Assignment => Look for the line containing "Component | | Concentration |" in the listing below; from there, output every line exactly, the last one included.

The input =>
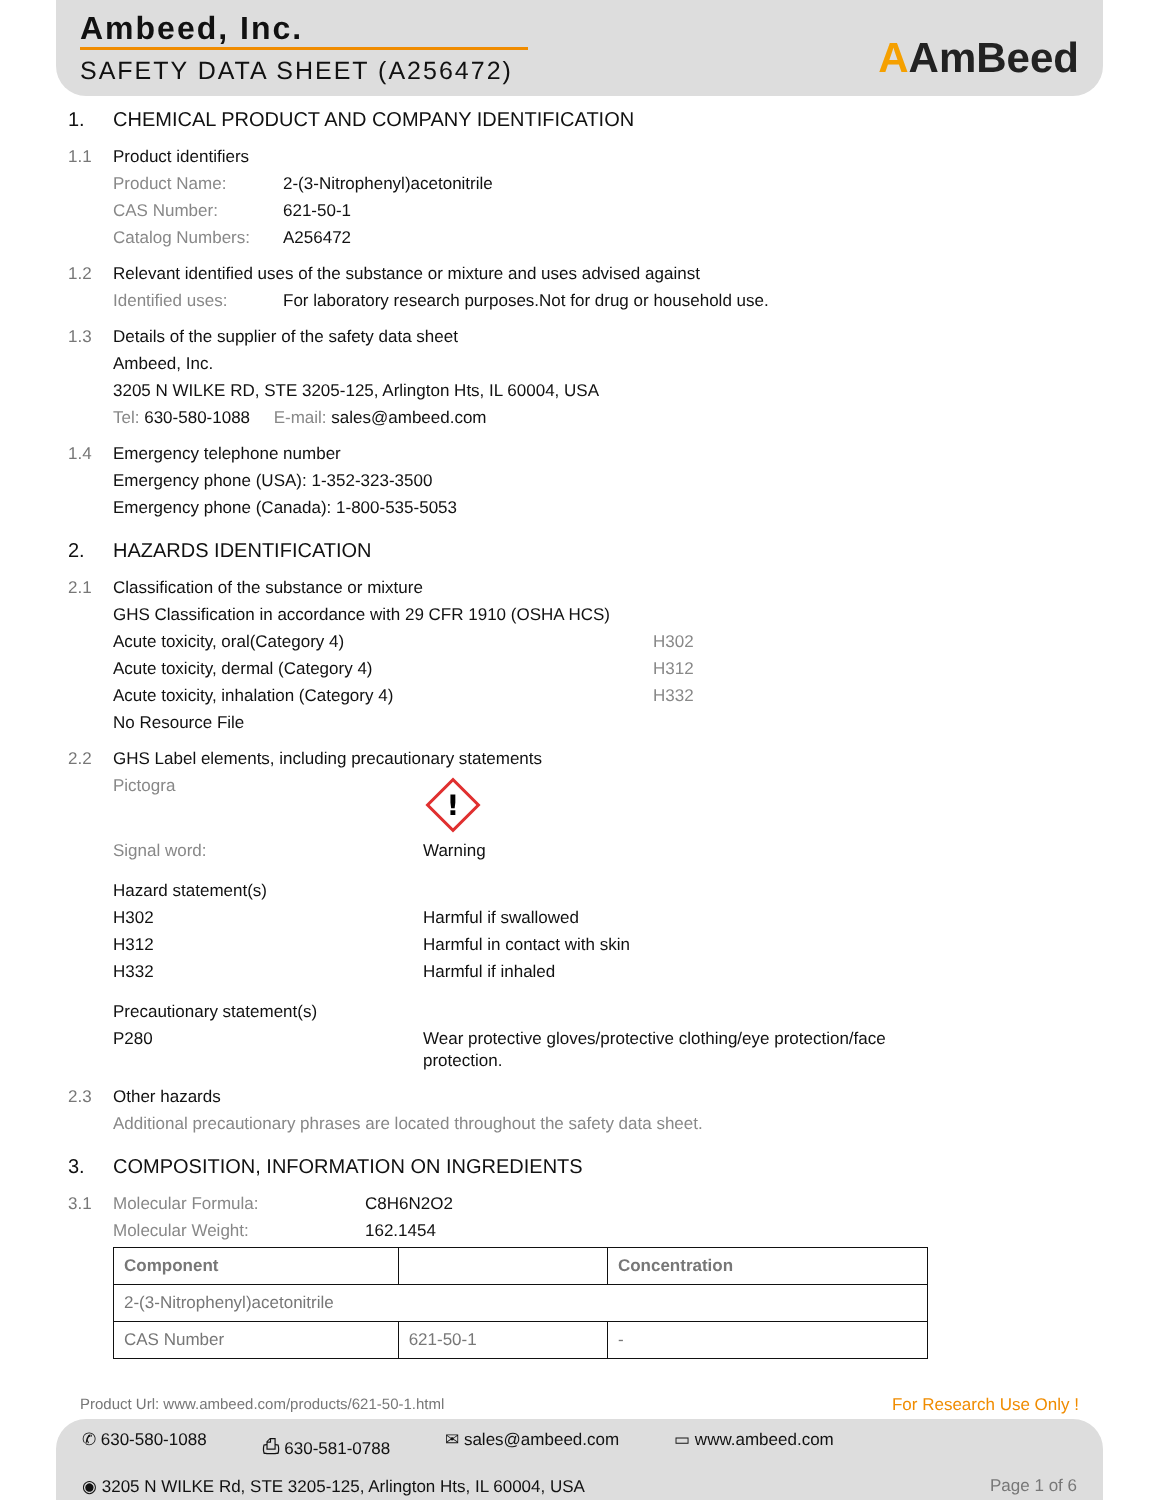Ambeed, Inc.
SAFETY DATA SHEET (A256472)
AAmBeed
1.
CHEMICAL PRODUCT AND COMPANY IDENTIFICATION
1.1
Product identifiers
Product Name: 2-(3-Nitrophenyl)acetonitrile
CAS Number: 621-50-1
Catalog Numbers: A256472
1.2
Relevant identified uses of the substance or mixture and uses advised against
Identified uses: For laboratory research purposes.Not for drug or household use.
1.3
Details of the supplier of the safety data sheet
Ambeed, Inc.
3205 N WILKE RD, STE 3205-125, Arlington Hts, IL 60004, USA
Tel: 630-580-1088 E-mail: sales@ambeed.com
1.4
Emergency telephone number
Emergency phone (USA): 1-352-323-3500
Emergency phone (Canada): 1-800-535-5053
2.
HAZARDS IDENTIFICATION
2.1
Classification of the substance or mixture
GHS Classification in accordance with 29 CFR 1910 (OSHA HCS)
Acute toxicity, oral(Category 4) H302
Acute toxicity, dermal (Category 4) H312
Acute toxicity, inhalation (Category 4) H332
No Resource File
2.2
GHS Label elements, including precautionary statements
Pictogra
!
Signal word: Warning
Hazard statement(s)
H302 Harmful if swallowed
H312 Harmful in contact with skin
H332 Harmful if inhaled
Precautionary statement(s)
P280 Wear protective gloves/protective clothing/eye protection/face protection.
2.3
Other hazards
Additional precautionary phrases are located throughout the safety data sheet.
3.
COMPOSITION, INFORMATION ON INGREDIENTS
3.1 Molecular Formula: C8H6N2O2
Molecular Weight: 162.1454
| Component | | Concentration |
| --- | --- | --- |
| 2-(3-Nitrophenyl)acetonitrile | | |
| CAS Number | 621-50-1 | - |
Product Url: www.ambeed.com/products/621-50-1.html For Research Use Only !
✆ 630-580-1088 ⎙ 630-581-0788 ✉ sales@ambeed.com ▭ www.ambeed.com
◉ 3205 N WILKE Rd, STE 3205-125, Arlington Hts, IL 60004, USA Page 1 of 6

Solution to this problem =>
| Component | | Concentration |
| --- | --- | --- |
| 2-(3-Nitrophenyl)acetonitrile | | |
| CAS Number | 621-50-1 | - |
Product Url: www.ambeed.com/products/621-50-1.html For Research Use Only !
✆ 630-580-1088 ⎙ 630-581-0788 ✉ sales@ambeed.com ▭ www.ambeed.com
◉ 3205 N WILKE Rd, STE 3205-125, Arlington Hts, IL 60004, USA Page 1 of 6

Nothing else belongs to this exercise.